Post date: Feb 27, 2016 9:16:08 AM
Glen Smyth - Sales Professional
New Homes Consultant at apg Homes
Aug 31, 2014
One of the greatest balancing acts you will have as you build a successful career, is putting the required hours in that you need to succeed - without sacrificing your family in the process!
We all know of a colleague who was so determined to earn the big dollars to provide his family with a great lifestyle...only to find that when he reached that pinnacle...his family had disintegrated before his very eyes!
When one of my sons was a teenager and I was overseas on a business trip I received a call from home to say that he had broken up with his girlfriend and was absolutely devastated!
It ended up being one of those long, expensive phone calls from a hotel that seemed to charge about a dollar for every second you were on a call from your room!
However, sometimes that's the price you need to pay to keep the family bonds strong as you build your career.

WRITTEN PROBLEM => Copy word for word the passage of the post on balancing career and family, from "It ended up" to "build your career.".

(Data items)
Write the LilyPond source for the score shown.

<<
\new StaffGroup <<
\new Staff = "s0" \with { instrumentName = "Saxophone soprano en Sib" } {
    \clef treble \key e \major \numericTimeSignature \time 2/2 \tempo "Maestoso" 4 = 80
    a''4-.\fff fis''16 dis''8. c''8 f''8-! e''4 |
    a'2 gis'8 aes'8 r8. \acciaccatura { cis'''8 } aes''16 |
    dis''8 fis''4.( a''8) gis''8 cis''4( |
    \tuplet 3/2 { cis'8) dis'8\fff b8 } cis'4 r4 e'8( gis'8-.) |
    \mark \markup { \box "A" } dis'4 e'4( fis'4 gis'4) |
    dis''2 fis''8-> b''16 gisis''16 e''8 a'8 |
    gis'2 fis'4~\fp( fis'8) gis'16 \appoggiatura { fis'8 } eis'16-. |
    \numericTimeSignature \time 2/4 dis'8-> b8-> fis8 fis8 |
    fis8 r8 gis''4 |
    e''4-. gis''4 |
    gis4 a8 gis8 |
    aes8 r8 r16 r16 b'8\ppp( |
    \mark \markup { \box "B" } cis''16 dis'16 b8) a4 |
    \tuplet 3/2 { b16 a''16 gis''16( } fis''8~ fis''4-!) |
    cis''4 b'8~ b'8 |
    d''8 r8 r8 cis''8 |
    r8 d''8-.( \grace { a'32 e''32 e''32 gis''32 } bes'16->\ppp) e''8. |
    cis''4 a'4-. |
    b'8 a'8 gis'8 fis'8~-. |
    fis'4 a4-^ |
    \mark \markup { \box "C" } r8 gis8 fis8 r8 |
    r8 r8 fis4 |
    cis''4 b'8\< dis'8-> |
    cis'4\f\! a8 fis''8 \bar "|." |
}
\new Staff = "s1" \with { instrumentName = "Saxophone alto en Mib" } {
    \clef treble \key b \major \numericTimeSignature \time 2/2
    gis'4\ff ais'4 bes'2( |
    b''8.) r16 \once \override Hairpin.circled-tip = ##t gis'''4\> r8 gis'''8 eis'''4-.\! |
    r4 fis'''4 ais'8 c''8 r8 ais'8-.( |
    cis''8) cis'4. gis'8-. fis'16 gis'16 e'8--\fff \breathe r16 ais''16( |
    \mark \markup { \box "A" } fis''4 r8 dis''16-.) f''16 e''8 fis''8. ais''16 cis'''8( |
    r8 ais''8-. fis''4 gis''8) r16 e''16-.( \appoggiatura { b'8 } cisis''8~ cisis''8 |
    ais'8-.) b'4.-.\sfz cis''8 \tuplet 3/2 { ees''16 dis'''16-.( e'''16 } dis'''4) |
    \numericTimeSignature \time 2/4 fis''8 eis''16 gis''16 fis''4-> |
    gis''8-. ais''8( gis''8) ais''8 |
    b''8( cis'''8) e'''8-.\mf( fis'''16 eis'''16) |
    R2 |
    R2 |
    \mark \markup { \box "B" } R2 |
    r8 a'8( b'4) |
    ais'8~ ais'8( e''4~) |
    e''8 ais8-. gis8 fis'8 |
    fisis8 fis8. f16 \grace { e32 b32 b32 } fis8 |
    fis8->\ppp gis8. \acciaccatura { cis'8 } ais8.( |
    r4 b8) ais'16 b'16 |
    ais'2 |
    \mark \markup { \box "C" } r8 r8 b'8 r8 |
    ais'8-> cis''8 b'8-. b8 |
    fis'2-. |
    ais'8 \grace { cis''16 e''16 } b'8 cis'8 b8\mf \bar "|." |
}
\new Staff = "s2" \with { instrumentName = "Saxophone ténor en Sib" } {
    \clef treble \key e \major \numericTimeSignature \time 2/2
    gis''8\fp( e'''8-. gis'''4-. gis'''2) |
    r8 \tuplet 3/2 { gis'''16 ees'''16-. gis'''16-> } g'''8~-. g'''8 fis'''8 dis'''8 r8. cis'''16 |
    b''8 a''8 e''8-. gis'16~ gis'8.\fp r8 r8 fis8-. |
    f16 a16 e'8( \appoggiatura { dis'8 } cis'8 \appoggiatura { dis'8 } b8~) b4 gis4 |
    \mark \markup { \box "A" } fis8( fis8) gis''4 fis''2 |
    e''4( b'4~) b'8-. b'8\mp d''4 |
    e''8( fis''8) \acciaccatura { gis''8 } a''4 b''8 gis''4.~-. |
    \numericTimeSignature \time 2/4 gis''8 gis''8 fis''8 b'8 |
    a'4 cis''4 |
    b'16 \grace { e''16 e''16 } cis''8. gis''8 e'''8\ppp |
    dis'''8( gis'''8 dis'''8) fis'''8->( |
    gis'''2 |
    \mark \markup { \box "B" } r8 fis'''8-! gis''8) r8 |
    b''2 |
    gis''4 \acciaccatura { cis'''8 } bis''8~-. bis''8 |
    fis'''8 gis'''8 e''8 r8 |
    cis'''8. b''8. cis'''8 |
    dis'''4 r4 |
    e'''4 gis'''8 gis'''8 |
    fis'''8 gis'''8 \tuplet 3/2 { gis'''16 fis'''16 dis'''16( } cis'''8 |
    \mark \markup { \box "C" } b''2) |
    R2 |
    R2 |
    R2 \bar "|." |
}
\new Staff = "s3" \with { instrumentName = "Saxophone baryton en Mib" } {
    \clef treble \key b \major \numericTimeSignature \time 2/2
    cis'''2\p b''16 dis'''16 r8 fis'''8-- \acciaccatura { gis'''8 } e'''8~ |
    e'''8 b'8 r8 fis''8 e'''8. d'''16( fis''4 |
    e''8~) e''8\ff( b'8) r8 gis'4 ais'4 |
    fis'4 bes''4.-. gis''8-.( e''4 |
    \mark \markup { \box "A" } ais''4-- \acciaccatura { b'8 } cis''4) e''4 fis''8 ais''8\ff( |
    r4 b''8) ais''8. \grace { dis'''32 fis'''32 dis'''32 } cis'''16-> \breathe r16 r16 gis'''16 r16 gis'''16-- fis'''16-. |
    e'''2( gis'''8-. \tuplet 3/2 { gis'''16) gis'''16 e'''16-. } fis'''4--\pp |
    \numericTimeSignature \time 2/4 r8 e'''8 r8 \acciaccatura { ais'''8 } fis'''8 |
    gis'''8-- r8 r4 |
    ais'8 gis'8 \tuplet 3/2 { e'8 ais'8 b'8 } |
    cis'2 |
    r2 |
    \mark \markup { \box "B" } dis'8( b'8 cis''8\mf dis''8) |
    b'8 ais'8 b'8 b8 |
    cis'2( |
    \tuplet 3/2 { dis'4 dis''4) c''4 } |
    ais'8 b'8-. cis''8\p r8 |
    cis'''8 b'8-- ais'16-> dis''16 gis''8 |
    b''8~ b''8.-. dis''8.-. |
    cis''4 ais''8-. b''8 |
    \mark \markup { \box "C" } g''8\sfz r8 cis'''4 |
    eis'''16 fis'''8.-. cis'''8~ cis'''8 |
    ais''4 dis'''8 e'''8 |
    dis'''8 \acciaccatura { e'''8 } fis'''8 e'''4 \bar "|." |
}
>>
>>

WRITTEN REPLY =>
It ended up being one of those long, expensive phone calls from a hotel that seemed to charge about a dollar for every second you were on a call from your room!
However, sometimes that's the price you need to pay to keep the family bonds strong as you build your career.